- Problem details:
Every line of the listing below should be written out exactly, minus its images.

- Supplied material:

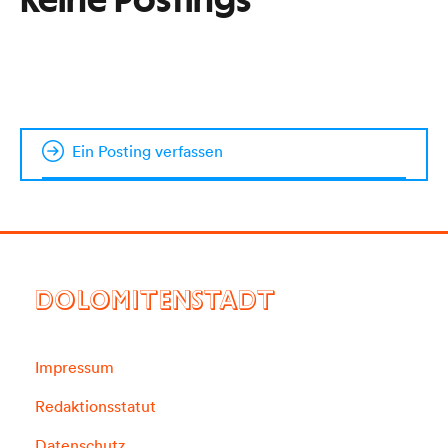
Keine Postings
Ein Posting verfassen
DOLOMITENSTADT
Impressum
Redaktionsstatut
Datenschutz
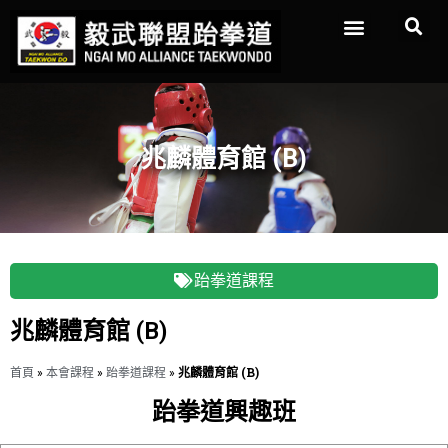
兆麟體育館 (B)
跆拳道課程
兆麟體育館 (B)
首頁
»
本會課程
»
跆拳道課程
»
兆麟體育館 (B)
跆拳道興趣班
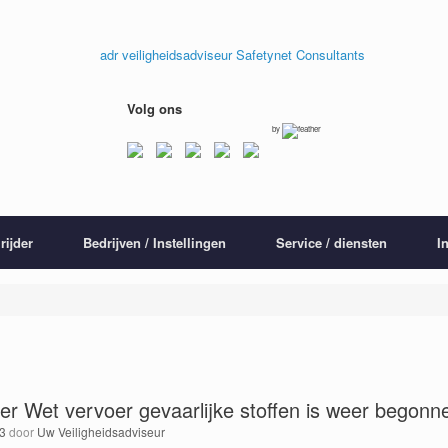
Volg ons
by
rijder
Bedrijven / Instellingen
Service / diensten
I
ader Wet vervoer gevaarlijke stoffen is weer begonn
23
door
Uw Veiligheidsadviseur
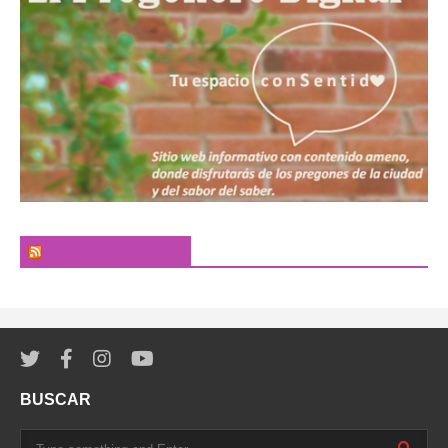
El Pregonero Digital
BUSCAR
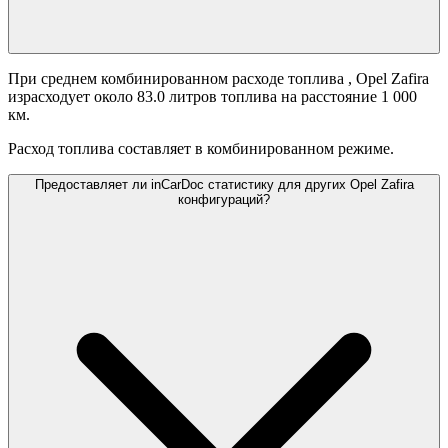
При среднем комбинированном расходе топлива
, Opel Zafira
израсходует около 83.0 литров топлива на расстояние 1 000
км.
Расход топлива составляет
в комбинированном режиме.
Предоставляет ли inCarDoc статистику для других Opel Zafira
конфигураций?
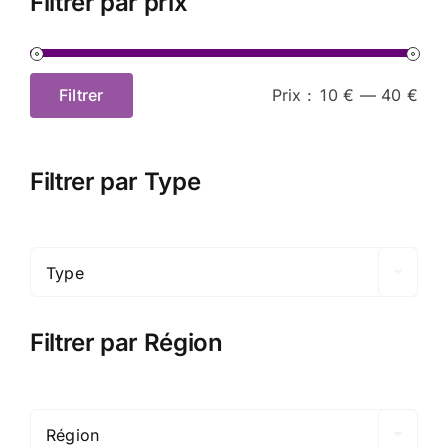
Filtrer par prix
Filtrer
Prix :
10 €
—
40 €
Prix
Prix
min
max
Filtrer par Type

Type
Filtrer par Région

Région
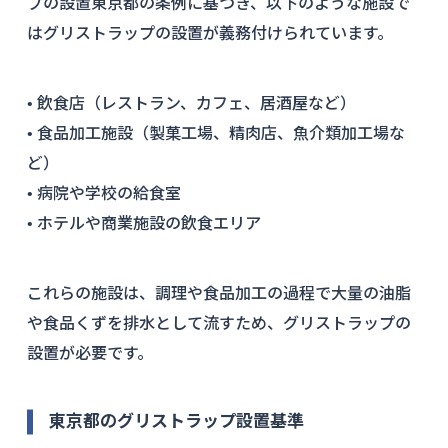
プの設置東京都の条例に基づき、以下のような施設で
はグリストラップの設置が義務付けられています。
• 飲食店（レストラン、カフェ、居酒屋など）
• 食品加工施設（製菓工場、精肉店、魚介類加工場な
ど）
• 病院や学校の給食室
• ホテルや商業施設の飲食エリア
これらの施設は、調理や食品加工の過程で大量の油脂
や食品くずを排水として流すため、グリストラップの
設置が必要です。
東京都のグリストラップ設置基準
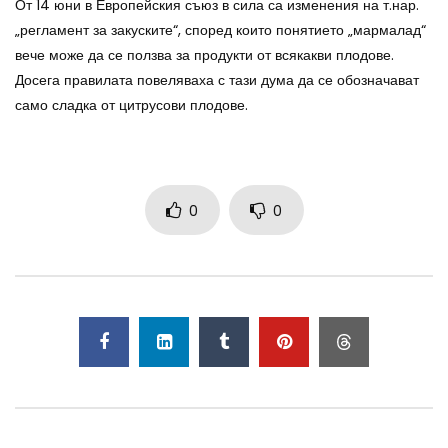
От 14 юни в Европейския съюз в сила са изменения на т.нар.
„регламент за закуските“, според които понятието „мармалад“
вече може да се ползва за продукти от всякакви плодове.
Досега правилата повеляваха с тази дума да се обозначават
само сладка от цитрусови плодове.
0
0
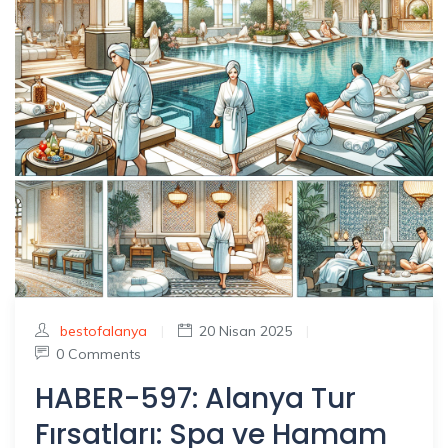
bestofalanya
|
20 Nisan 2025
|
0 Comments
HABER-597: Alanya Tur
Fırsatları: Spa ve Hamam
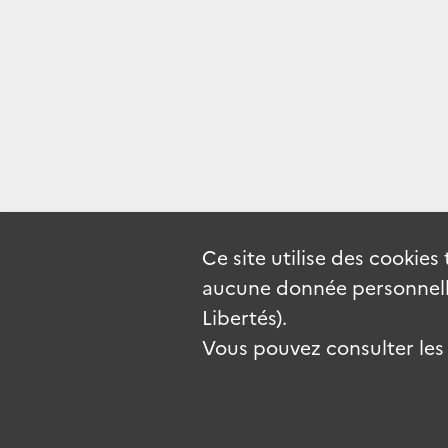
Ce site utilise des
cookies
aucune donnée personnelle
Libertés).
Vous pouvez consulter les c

- Written solution:
Keine Postings
Ein Posting verfassen
DOLOMITENSTADT
Impressum
Redaktionsstatut
Datenschutz
兆麟體育館 (B)
跆拳道課程
兆麟體育館 (B)
首頁
»
本會課程
»
跆拳道課程
»
兆麟體育館 (B)
跆拳道興趣班
Volg ons
by
rijder
Bedrijven / Instellingen
Service / diensten
I
ader Wet vervoer gevaarlijke stoffen is weer begonn
23
door
Uw Veiligheidsadviseur
El Pregonero Digital
BUSCAR
При среднем комбинированном расходе топлива
, Opel Zafira
израсходует около 83.0 литров топлива на расстояние 1 000
км.
Расход топлива составляет
в комбинированном режиме.
Предоставляет ли inCarDoc статистику для других Opel Zafira
конфигураций?
Filtrer par prix
Filtrer
Prix :
10 €
—
40 €
Prix
Prix
min
max
Filtrer par Type

Type
Filtrer par Région

Région
プの設置東京都の条例に基づき、以下のような施設で
はグリストラップの設置が義務付けられています。
• 飲食店（レストラン、カフェ、居酒屋など）
• 食品加工施設（製菓工場、精肉店、魚介類加工場な
ど）
• 病院や学校の給食室
• ホテルや商業施設の飲食エリア
これらの施設は、調理や食品加工の過程で大量の油脂
や食品くずを排水として流すため、グリストラップの
設置が必要です。
東京都のグリストラップ設置基準
От 14 юни в Европейския съюз в сила са изменения на т.нар.
„регламент за закуските“, според които понятието „мармалад“
вече може да се ползва за продукти от всякакви плодове.
Досега правилата повеляваха с тази дума да се обозначават
само сладка от цитрусови плодове.
0
0
bestofalanya
|
20 Nisan 2025
|
0 Comments
HABER-597: Alanya Tur
Fırsatları: Spa ve Hamam
Ce site utilise des
cookies
aucune donnée personnelle
Libertés).
Vous pouvez consulter les c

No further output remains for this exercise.